"""

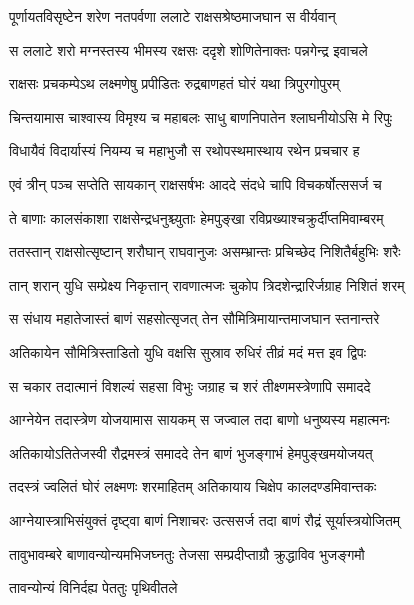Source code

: \twolineshloka
{पूर्णायतविसृष्टेन शरेण नतपर्वणा}
{ललाटे राक्षसश्रेष्ठमाजघान स वीर्यवान्} %

\twolineshloka
{स ललाटे शरो मग्नस्तस्य भीमस्य रक्षसः}
{ददृशे शोणितेनाक्तः पन्नगेन्द्र इवाचले} %

\twolineshloka
{राक्षसः प्रचकम्पेऽथ लक्ष्मणेषु प्रपीडितः}
{रुद्रबाणहतं घोरं यथा त्रिपुरगोपुरम्} %

\twolineshloka
{चिन्तयामास चाश्वास्य विमृश्य च महाबलः}
{साधु बाणनिपातेन श्लाघनीयोऽसि मे रिपुः} %

\twolineshloka
{विधायैवं विदार्यास्यं नियम्य च महाभुजौ}
{स रथोपस्थमास्थाय रथेन प्रचचार ह} %

\twolineshloka
{एवं त्रीन् पञ्च सप्तेति सायकान् राक्षसर्षभः}
{आददे संदधे चापि विचकर्षोत्ससर्ज च} %

\twolineshloka
{ते बाणाः कालसंकाशा राक्षसेन्द्रधनुश्च्युताः}
{हेमपुङ्खा रविप्रख्याश्चक्रुर्दीप्तमिवाम्बरम्} %

\twolineshloka
{ततस्तान् राक्षसोत्सृष्टान् शरौघान् राघवानुजः}
{असम्भ्रान्तः प्रचिच्छेद निशितैर्बहुभिः शरैः} %

\twolineshloka
{तान् शरान् युधि सम्प्रेक्ष्य निकृत्तान् रावणात्मजः}
{चुकोप त्रिदशेन्द्रारिर्जग्राह निशितं शरम्} %

\twolineshloka
{स संधाय महातेजास्तं बाणं सहसोत्सृजत्}
{तेन सौमित्रिमायान्तमाजघान स्तनान्तरे} %

\twolineshloka
{अतिकायेन सौमित्रिस्ताडितो युधि वक्षसि}
{सुस्राव रुधिरं तीव्रं मदं मत्त इव द्विपः} %

\twolineshloka
{स चकार तदात्मानं विशल्यं सहसा विभुः}
{जग्राह च शरं तीक्ष्णमस्त्रेणापि समाददे} %

\twolineshloka
{आग्नेयेन तदास्त्रेण योजयामास सायकम्}
{स जज्वाल तदा बाणो धनुष्यस्य महात्मनः} %

\twolineshloka
{अतिकायोऽतितेजस्वी रौद्रमस्त्रं समाददे}
{तेन बाणं भुजङ्गाभं हेमपुङ्खमयोजयत्} %

\twolineshloka
{तदस्त्रं ज्वलितं घोरं लक्ष्मणः शरमाहितम्}
{अतिकायाय चिक्षेप कालदण्डमिवान्तकः} %

\twolineshloka
{आग्नेयास्त्राभिसंयुक्तं दृष्ट्वा बाणं निशाचरः}
{उत्ससर्ज तदा बाणं रौद्रं सूर्यास्त्रयोजितम्} %

\twolineshloka
{तावुभावम्बरे बाणावन्योन्यमभिजघ्नतुः}
{तेजसा सम्प्रदीप्ताग्रौ क्रुद्धाविव भुजङ्गमौ} %

\onelineshloka
{तावन्योन्यं विनिर्दह्य पेततुः पृथिवीतले} %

"""

(Task to complete) Print exactly the lines from the first line of the records above through the line containing "संधाय महातेजास्तं बाणं", leaving out the pictures.

(The answer)
Source code

: \twolineshloka
{पूर्णायतविसृष्टेन शरेण नतपर्वणा}
{ललाटे राक्षसश्रेष्ठमाजघान स वीर्यवान्} %

\twolineshloka
{स ललाटे शरो मग्नस्तस्य भीमस्य रक्षसः}
{ददृशे शोणितेनाक्तः पन्नगेन्द्र इवाचले} %

\twolineshloka
{राक्षसः प्रचकम्पेऽथ लक्ष्मणेषु प्रपीडितः}
{रुद्रबाणहतं घोरं यथा त्रिपुरगोपुरम्} %

\twolineshloka
{चिन्तयामास चाश्वास्य विमृश्य च महाबलः}
{साधु बाणनिपातेन श्लाघनीयोऽसि मे रिपुः} %

\twolineshloka
{विधायैवं विदार्यास्यं नियम्य च महाभुजौ}
{स रथोपस्थमास्थाय रथेन प्रचचार ह} %

\twolineshloka
{एवं त्रीन् पञ्च सप्तेति सायकान् राक्षसर्षभः}
{आददे संदधे चापि विचकर्षोत्ससर्ज च} %

\twolineshloka
{ते बाणाः कालसंकाशा राक्षसेन्द्रधनुश्च्युताः}
{हेमपुङ्खा रविप्रख्याश्चक्रुर्दीप्तमिवाम्बरम्} %

\twolineshloka
{ततस्तान् राक्षसोत्सृष्टान् शरौघान् राघवानुजः}
{असम्भ्रान्तः प्रचिच्छेद निशितैर्बहुभिः शरैः} %

\twolineshloka
{तान् शरान् युधि सम्प्रेक्ष्य निकृत्तान् रावणात्मजः}
{चुकोप त्रिदशेन्द्रारिर्जग्राह निशितं शरम्} %

\twolineshloka
{स संधाय महातेजास्तं बाणं सहसोत्सृजत्}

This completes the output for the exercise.